◆ **Excerpt to read**:
HTML-CSS is the original output format for MathJax written 8 years ago, when the browser landscape was quite different. It involves a lot of browser-specific hacks to accommodate differences in the older versions of browsers. HTML-CSS has support going back to IE6, Safari 2, and Firefox 3, for example. Since then, a lot has changed with browser, and also with HTML and CSS themselves. The browsers are much more consistent in their implementations of the standards, and the coverage for newer features is more wide-spread. So CommonHTML was written two years ago in order to take advantage of that. One of the design goals was to make it be browser agnostic (i.e., no browser-specific hacks) so that the same HTML is used for all browsers (that is the "common" in CommonHTML). This necessitated dropping support for the oldest browsers, so it only goes back to IE8 (and that is a little buggy, so IE9 is the real lower limit), so that is one difference.
Another difference is that CommonHTML currently only supports the MathJax TeX fonts (not the STIX fonts or any of the other web-based fonts available in HTML-CSS). CommonHTML is set up to use a local copy of the fonts, if they are installed, or web fonts if not, but it does not go through the detection process that HTML-CSS uses to select a local font in preference to web based fonts. (This is partly because that process is fragile, and partly because we wanted to make it possible to use CommonHTML server-side to preprocess the math, and so you can't tell what fonts the user will have.) CommonHTML could be extended to use the other web fonts, but that hasn't been done yet.
Another difference is that in the HTML-CSS output, the bounding box for the complete expression is accurate, but the bounding boxes for sub-expressions are not (so setting the background color in CSS for some subexpression would not always produce the expected result). CommonHTML goes to considerable pains to make the internal bounding boxes be correct as well.

[Stored data entries]

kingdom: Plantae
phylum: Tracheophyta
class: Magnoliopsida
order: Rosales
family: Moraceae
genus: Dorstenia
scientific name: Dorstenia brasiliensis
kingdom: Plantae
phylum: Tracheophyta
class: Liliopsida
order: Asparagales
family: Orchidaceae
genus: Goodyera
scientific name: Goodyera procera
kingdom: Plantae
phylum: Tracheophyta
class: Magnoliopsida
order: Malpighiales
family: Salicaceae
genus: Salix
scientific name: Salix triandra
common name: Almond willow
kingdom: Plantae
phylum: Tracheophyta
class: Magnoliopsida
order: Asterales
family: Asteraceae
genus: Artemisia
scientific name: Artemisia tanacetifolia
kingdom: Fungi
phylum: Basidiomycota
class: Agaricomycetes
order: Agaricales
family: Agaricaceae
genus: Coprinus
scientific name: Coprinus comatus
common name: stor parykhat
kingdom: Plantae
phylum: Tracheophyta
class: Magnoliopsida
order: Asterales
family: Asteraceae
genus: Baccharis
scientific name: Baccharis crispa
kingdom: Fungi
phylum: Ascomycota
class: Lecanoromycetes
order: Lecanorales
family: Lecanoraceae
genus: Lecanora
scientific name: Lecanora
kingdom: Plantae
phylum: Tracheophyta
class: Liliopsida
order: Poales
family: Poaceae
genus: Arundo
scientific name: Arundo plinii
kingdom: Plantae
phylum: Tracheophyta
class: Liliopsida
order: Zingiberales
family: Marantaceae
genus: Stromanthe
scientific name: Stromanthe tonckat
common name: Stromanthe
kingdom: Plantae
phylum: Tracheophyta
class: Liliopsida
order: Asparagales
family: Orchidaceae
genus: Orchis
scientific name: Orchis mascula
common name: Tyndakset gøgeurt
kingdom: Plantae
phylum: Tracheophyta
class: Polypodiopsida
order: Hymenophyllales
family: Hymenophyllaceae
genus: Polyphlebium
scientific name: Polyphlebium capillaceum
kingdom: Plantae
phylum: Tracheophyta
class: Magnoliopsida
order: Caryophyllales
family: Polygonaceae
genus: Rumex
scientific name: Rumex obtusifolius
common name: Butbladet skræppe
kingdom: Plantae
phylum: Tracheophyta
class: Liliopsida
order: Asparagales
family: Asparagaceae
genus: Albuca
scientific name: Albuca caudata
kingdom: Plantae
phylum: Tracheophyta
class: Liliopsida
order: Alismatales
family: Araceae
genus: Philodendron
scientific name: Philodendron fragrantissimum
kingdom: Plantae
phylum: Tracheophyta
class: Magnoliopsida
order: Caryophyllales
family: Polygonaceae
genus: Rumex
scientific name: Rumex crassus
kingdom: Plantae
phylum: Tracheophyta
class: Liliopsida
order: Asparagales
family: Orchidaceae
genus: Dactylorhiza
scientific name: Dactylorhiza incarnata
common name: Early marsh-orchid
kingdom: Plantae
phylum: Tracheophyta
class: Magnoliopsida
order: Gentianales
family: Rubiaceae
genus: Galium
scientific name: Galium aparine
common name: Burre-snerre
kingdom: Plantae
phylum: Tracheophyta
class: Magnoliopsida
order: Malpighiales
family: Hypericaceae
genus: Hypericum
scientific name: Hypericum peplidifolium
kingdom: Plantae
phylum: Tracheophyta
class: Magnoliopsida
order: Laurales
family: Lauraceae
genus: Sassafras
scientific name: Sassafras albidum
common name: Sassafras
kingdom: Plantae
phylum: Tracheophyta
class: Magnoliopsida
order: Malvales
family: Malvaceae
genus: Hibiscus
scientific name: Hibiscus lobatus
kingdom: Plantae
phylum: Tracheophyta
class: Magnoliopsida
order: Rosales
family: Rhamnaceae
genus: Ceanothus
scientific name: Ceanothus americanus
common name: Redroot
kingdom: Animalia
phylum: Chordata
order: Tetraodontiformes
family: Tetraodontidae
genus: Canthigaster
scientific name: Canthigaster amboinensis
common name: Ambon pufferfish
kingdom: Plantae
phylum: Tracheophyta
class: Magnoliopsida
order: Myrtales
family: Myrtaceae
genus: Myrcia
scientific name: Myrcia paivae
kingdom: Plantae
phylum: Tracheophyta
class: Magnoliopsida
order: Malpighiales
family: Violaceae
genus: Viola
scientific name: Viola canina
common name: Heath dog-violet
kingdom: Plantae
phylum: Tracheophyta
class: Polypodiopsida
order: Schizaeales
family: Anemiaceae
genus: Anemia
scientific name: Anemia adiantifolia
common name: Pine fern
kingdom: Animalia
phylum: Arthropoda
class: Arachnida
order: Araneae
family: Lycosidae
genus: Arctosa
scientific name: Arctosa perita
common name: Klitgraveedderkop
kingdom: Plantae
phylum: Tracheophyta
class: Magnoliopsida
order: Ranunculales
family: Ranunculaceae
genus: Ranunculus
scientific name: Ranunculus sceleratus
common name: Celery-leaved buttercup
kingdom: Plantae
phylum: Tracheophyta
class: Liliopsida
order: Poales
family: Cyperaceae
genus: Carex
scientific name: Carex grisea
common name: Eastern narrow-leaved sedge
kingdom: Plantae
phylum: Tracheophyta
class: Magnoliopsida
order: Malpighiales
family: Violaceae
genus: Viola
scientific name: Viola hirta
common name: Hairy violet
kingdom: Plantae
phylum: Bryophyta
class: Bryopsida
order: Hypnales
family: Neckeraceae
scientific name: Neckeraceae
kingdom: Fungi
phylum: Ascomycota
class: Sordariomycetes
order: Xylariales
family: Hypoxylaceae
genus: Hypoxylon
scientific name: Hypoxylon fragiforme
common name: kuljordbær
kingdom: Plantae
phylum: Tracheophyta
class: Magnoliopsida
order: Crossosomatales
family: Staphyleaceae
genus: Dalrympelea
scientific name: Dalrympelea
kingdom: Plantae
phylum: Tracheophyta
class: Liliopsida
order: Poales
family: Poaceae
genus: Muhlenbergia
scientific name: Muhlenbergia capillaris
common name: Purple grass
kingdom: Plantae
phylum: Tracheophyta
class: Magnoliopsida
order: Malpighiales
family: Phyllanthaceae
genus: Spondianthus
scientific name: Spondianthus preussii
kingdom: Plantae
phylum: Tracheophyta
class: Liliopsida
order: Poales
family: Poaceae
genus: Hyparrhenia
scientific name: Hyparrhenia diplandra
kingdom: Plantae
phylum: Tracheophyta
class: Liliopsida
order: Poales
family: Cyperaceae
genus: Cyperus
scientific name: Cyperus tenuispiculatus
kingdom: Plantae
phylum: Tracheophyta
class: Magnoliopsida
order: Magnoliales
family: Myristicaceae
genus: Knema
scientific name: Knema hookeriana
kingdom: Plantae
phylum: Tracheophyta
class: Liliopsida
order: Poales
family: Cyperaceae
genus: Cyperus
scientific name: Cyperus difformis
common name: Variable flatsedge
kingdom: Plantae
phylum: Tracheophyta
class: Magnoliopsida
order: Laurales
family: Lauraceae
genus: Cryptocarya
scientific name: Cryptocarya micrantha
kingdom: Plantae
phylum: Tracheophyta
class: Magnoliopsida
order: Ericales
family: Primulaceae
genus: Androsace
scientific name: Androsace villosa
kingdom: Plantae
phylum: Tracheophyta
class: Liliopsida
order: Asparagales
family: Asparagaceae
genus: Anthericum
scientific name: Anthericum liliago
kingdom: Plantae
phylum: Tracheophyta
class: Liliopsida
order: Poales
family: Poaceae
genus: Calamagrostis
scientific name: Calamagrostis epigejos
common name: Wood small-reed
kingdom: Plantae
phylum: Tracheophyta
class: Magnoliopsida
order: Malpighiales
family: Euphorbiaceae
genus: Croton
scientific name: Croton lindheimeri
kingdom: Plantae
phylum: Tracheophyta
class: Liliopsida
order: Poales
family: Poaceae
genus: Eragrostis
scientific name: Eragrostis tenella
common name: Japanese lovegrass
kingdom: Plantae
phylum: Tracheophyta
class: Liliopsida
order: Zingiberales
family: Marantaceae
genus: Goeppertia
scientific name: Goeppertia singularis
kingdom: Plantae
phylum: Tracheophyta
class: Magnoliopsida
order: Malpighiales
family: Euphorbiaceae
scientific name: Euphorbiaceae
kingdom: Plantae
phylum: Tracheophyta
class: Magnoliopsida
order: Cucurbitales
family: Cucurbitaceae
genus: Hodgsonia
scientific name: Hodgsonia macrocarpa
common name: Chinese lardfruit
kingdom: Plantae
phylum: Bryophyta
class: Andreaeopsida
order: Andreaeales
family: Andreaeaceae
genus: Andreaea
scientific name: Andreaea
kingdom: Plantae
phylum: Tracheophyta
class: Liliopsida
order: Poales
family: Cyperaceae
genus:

◆ **Task to carry out**:
Reproduce, word for word, the entire passage above comparing MathJax's HTML-CSS and CommonHTML output.

◆ **Solution below**:
HTML-CSS is the original output format for MathJax written 8 years ago, when the browser landscape was quite different. It involves a lot of browser-specific hacks to accommodate differences in the older versions of browsers. HTML-CSS has support going back to IE6, Safari 2, and Firefox 3, for example. Since then, a lot has changed with browser, and also with HTML and CSS themselves. The browsers are much more consistent in their implementations of the standards, and the coverage for newer features is more wide-spread. So CommonHTML was written two years ago in order to take advantage of that. One of the design goals was to make it be browser agnostic (i.e., no browser-specific hacks) so that the same HTML is used for all browsers (that is the "common" in CommonHTML). This necessitated dropping support for the oldest browsers, so it only goes back to IE8 (and that is a little buggy, so IE9 is the real lower limit), so that is one difference.
Another difference is that CommonHTML currently only supports the MathJax TeX fonts (not the STIX fonts or any of the other web-based fonts available in HTML-CSS). CommonHTML is set up to use a local copy of the fonts, if they are installed, or web fonts if not, but it does not go through the detection process that HTML-CSS uses to select a local font in preference to web based fonts. (This is partly because that process is fragile, and partly because we wanted to make it possible to use CommonHTML server-side to preprocess the math, and so you can't tell what fonts the user will have.) CommonHTML could be extended to use the other web fonts, but that hasn't been done yet.
Another difference is that in the HTML-CSS output, the bounding box for the complete expression is accurate, but the bounding boxes for sub-expressions are not (so setting the background color in CSS for some subexpression would not always produce the expected result). CommonHTML goes to considerable pains to make the internal bounding boxes be correct as well.